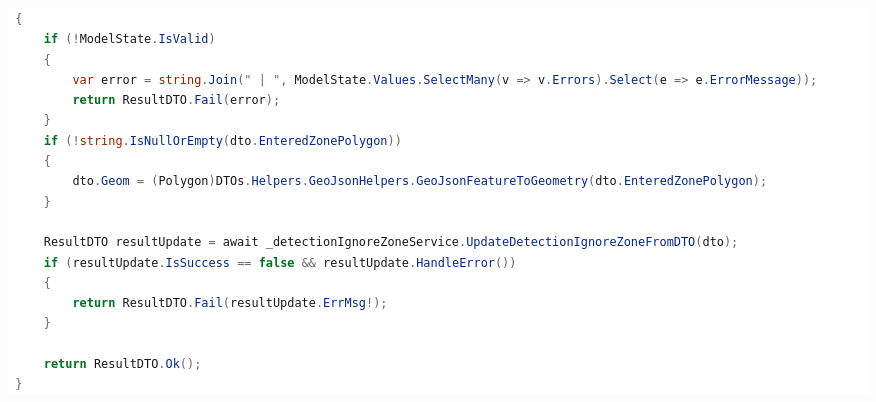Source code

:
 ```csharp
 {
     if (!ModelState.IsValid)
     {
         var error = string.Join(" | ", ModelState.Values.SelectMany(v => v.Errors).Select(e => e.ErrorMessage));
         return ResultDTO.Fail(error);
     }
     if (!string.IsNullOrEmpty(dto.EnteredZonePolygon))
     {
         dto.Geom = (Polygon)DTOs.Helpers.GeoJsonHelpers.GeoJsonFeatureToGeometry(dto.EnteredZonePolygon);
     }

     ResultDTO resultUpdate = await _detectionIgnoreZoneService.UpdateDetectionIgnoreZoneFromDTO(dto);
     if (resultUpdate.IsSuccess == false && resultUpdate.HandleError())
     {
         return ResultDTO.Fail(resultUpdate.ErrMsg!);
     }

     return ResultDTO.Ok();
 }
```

.....

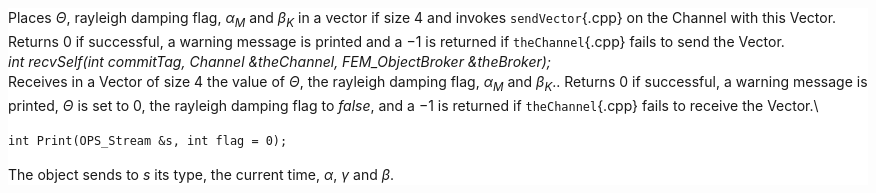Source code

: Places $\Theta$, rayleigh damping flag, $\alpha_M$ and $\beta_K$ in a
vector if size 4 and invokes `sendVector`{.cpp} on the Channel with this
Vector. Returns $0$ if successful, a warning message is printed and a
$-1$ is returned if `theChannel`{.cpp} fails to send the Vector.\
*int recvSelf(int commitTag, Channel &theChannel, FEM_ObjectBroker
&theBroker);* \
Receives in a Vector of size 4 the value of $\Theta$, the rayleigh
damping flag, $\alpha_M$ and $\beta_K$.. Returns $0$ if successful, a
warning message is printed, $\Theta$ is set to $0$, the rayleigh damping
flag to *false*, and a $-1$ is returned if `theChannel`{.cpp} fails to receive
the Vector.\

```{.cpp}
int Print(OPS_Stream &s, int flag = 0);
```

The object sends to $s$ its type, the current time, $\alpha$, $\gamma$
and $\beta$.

.....

## What you have to do
Return all lines above that mention the word "returned".

## Result below
$-1$ is returned if `theChannel`{.cpp} fails to send the Vector.\
flag to *false*, and a $-1$ is returned if `theChannel`{.cpp} fails to receive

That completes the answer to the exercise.